In this context, an increasingly evident need emerges: connecting business planning with real-time shop-floor execution.
To achieve this, industrial companies require more than isolated tools. It is not enough to have an enterprise management system on one side and automation or data capture solutions on the other. True operational improvement occurs when both layers operate in an integrated manner.
An industrial ERP structures the business: orders, procurement, planning, costs, inventory and delivery commitments. A Manufacturing Execution System (MES), meanwhile, provides something even more critical: real-time visibility of what is happening on the shop floor.
It enables companies to monitor the status of each production order at all times, detect deviations as soon as they occur, analyse performance, control actual timings and calculate effective production costs. It is not simply about recording what has happened, but about having the information necessary to make operational decisions at the right moment.

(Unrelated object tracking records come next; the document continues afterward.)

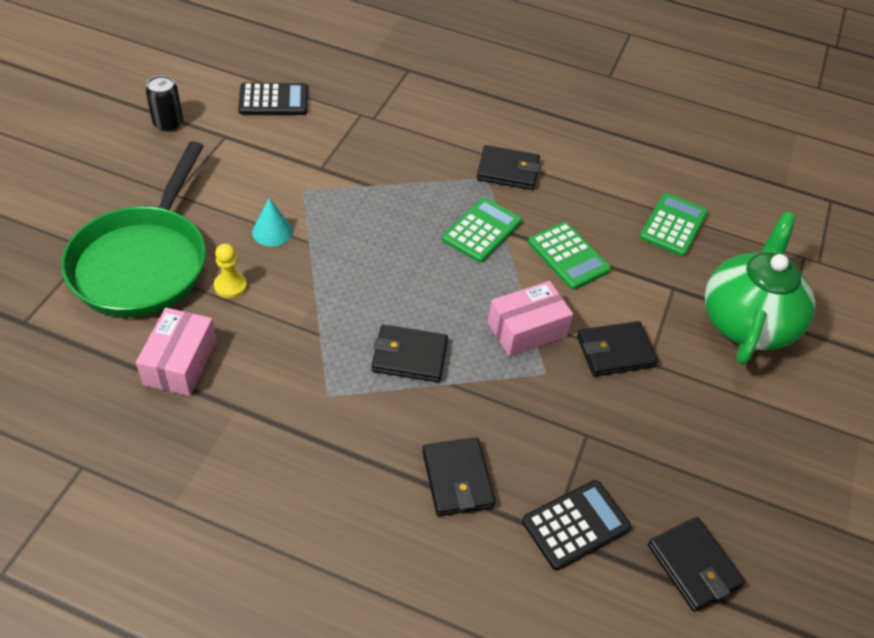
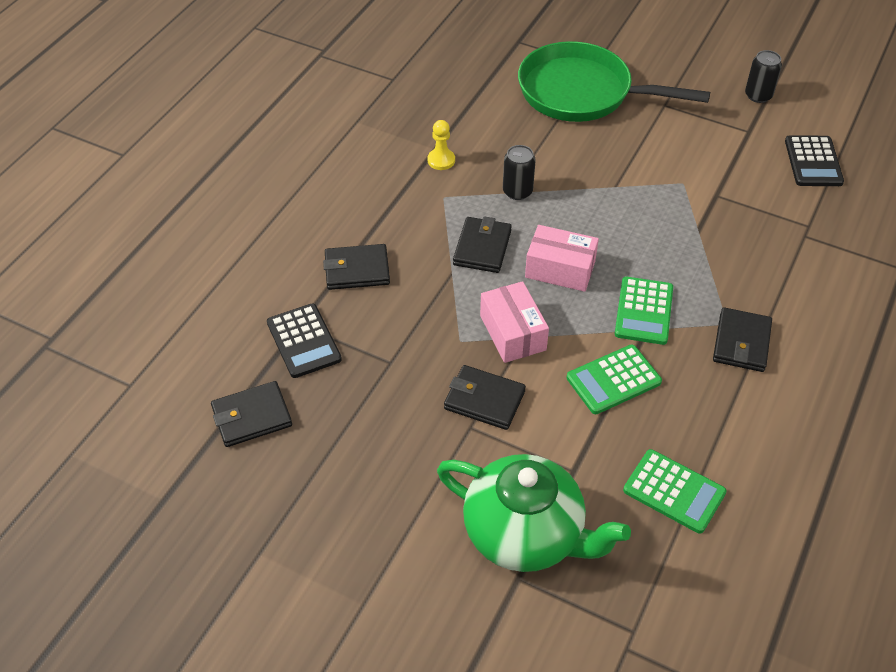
camera: 100 degrees right, 0 degrees up
pink box [136,308,217,396] -> pink box moved to [525,225,599,292]
yellow pawn [214,243,247,299] -> yellow pawn moved to [428,120,455,170]
turquoise cone [252,198,293,246] -> none
green calculator [442,198,522,263] -> green calculator turned 60 degrees clockwise [615,277,673,345]
black wallet [577,321,658,376] -> black wallet turned 60 degrees counterclockwise [444,365,526,430]
none -> black can [503,145,536,200]

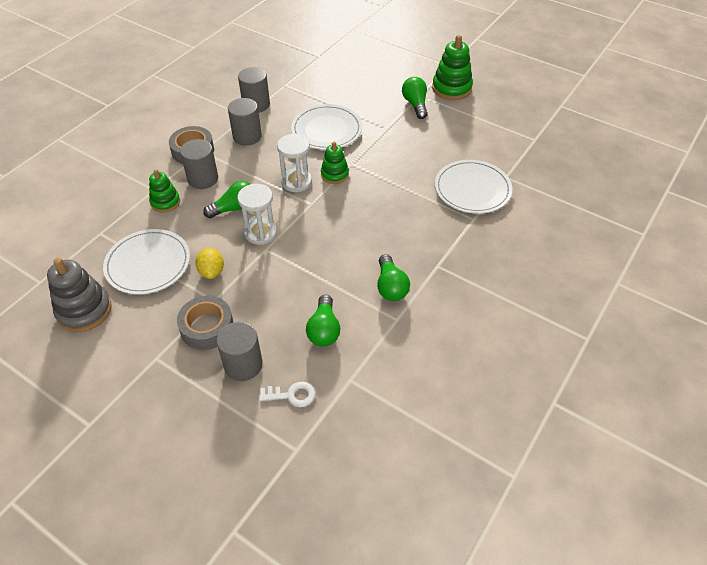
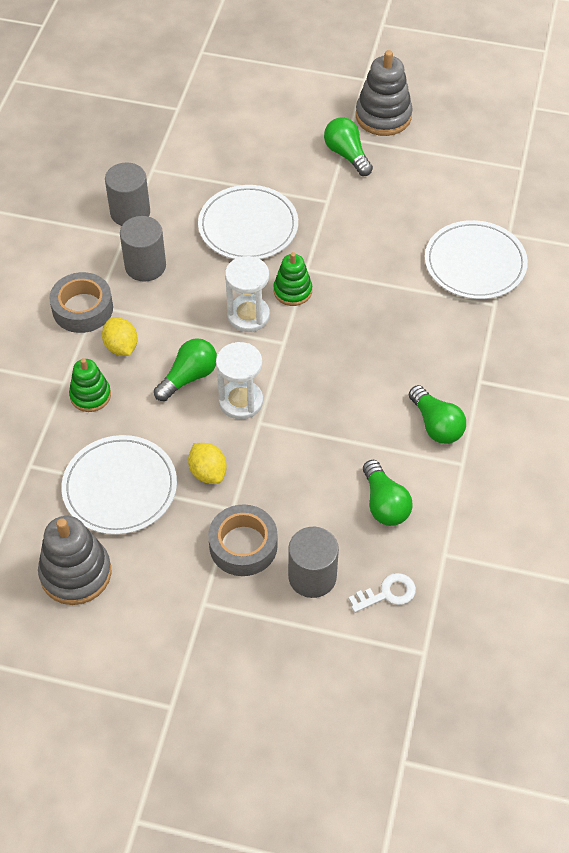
camera: 20 degrees left, 5 degrees up
grey cylinder [180,139,218,189] -> yellow lemon [102,317,138,356]
green stacking toy [432,35,473,100] -> grey stacking toy [356,50,413,136]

Without this connection, companies plan based on assumptions. With it, they plan based on facts.
Many organisations make decisions retrospectively, once an incident has already affected delivery performance or margins. The real-time visibility provided by MES systems allows action to be taken earlier: reorganising priorities, correcting deviations or adjusting resources while the order is still in progress. It is the difference between analysing what happened and managing the operation in motion.
The integration between ERP and MES transforms the way supply chains are managed. Production, warehousing and logistics shift from reacting to problems to anticipating them. Orders can be rescheduled before delays occur, workloads adjusted according to real plant capacity, or deliveries prioritised based on customer impact.
This is when Artificial Intelligence gains real meaning in daily operations. By jointly analysing business and shop-floor data, it enables deviations to be detected, planning adjustments to be proposed and available resources to be optimised.
This approach also requires a change in how digitalisation is addressed. Rather than implementing standalone solutions, industrial companies seek providers capable of supporting them across the entire process — from enterprise management to production execution and supply chain optimisation.
At Zucchetti Spain, we focus precisely on this integration, providing industrial ERP solutions, MES systems and WMS solutions connected within a single technological ecosystem. Our objective is not merely to digitalise processes, but to help companies manage their industrial operations with reliable real-time information, connecting business management with shop-floor reality.
Because in practice, industrial competitiveness no longer depends solely on producing faster, but on coordinating the entire operation. And that coordination is only possible when planning and production reality operate with the same information.